IMPACT has instructed 30,000 health service workers to stop answering phones in a protest that will rotate from one HSE area to another.
And in a separate development it is proposing an escalation by putting forward plans for rolling work stoppages across the public sector at an ICTU meeting on March 8.
Next week's refusal to answer phones will be conducted by region, initially for half-day periods, on a rotating basis.
The scaling up of the work-to-rule will extend to entire HSE areas, including voluntary hospitals with those areas.
"In general, less than 24 hours notice will be given," according to instructions sent to union officials and seen by the Irish Independent.
Union sources insisted last night that provision would be made for emergencies.
The union represents about 15,000 secretarial and administrative staff as well as the same number of care staff.
In addition, from March 1 the existing refusal to deal with all political representations including Dail questions and Freedom of Information requests will be extended to all TDs and senators -- at present only government parties are affected by this action.
If the proposed rolling work stoppage plans are agreed with the other unions, it would cause massive problems across the public sector.
In the Dail yesterday, Taoiseach Brian Cowen admitted that industrial action by public sector unions was affecting the work of TDs and ministers. He said that the Government was always available to engage with its own employees and their representatives.

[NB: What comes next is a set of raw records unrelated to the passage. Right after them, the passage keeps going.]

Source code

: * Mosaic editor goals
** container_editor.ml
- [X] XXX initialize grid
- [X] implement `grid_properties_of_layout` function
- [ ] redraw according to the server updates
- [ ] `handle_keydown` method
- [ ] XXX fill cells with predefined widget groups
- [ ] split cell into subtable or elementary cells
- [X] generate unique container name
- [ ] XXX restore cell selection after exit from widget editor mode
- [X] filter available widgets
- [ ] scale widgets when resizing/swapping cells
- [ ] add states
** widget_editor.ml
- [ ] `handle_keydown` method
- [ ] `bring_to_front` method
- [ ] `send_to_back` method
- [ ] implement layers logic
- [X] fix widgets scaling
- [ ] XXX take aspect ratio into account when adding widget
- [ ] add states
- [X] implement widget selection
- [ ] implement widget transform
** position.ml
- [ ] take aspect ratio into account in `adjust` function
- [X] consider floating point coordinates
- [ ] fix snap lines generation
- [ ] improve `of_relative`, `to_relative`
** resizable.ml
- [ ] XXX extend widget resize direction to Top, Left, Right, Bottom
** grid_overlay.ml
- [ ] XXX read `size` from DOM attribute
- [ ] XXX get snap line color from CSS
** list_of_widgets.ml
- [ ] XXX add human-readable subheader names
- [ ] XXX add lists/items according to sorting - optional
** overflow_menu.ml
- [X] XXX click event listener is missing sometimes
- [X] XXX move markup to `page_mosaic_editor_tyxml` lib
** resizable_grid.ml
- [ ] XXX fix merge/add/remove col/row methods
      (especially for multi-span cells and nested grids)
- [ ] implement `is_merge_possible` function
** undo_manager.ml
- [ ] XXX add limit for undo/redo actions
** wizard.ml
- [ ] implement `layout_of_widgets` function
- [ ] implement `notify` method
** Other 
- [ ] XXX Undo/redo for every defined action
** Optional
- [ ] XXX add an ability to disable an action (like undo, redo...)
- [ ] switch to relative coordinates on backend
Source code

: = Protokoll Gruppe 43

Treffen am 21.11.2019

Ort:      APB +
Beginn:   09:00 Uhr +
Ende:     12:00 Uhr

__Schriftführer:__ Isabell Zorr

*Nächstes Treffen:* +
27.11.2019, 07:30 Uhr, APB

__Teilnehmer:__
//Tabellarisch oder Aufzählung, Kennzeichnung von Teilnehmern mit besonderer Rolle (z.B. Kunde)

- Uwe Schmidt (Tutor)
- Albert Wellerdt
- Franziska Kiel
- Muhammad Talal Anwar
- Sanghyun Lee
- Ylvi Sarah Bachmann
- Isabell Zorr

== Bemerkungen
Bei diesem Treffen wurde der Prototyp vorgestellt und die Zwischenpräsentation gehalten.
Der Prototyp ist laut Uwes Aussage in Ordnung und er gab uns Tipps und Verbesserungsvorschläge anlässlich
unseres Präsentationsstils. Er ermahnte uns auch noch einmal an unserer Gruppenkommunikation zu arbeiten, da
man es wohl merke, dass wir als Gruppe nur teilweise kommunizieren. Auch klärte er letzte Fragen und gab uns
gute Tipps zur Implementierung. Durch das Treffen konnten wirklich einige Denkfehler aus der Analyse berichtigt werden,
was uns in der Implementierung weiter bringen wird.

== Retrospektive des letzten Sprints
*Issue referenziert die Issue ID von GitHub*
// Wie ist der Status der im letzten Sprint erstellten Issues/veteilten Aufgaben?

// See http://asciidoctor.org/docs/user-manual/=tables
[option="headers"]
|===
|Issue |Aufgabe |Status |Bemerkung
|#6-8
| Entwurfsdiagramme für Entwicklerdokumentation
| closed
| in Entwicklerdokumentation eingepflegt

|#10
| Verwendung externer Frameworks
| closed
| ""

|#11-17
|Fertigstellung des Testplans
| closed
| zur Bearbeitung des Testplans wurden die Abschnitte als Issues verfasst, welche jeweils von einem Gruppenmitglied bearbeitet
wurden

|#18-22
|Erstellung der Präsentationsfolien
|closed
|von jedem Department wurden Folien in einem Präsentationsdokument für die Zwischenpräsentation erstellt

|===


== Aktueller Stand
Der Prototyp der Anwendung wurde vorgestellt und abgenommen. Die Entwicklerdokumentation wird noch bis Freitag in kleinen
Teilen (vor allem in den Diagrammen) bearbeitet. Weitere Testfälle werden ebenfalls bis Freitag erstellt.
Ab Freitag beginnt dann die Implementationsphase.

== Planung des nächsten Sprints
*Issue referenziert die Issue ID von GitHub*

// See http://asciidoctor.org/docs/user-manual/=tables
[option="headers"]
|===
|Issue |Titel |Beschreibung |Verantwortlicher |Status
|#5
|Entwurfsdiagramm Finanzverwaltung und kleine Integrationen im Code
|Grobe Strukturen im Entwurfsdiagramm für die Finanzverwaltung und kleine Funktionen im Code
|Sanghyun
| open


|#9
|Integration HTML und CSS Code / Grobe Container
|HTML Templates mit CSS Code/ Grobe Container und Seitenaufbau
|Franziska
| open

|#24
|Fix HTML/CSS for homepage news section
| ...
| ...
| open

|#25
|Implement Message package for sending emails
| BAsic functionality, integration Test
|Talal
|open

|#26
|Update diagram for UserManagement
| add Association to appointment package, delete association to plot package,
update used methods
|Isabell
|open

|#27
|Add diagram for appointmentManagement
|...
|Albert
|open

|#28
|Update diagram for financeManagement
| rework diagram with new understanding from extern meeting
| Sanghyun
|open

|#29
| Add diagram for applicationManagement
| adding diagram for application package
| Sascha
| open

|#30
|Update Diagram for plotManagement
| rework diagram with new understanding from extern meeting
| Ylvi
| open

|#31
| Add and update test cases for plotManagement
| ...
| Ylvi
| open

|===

"However, I know that simply inviting unions in for talks without the right context or agreed agenda will not work," he said.
In a letter sent to members, IMPACT general secretary Peter McLoone says that his union "will support proposals for rolling work stoppages of limited duration across all sectors of the civil and public service. This would likely involve a programme of short stoppages at different times in different workplaces on a regional basis".
The disclosure of the stoppage proposals comes a day after SIPTU president Jack O'Connor told a Galway rally that public sector workers needed to lay out a determined programme of action right into the summer. Otherwise they would end up drifting into another budgetary assault, he said.
It also comes two days after second-level teacher unions announced they were escalating their work-to-rule from March 8, when they will refuse to take on any duties carried out by retiring assistant principals or special duties teachers.
The proposed stoppages could cause problems for teacher unions as they could mean leaving pupils unsupervised for part of the school day.
Mr McLoone made it clear that even if talks resumed, the current action would not be suspended. The union wants the restoration of pay, pension protection, abolition of the pension levy, an agreed approach to outsourcing and the implementation of pay increases under the Towards 2016 agreement.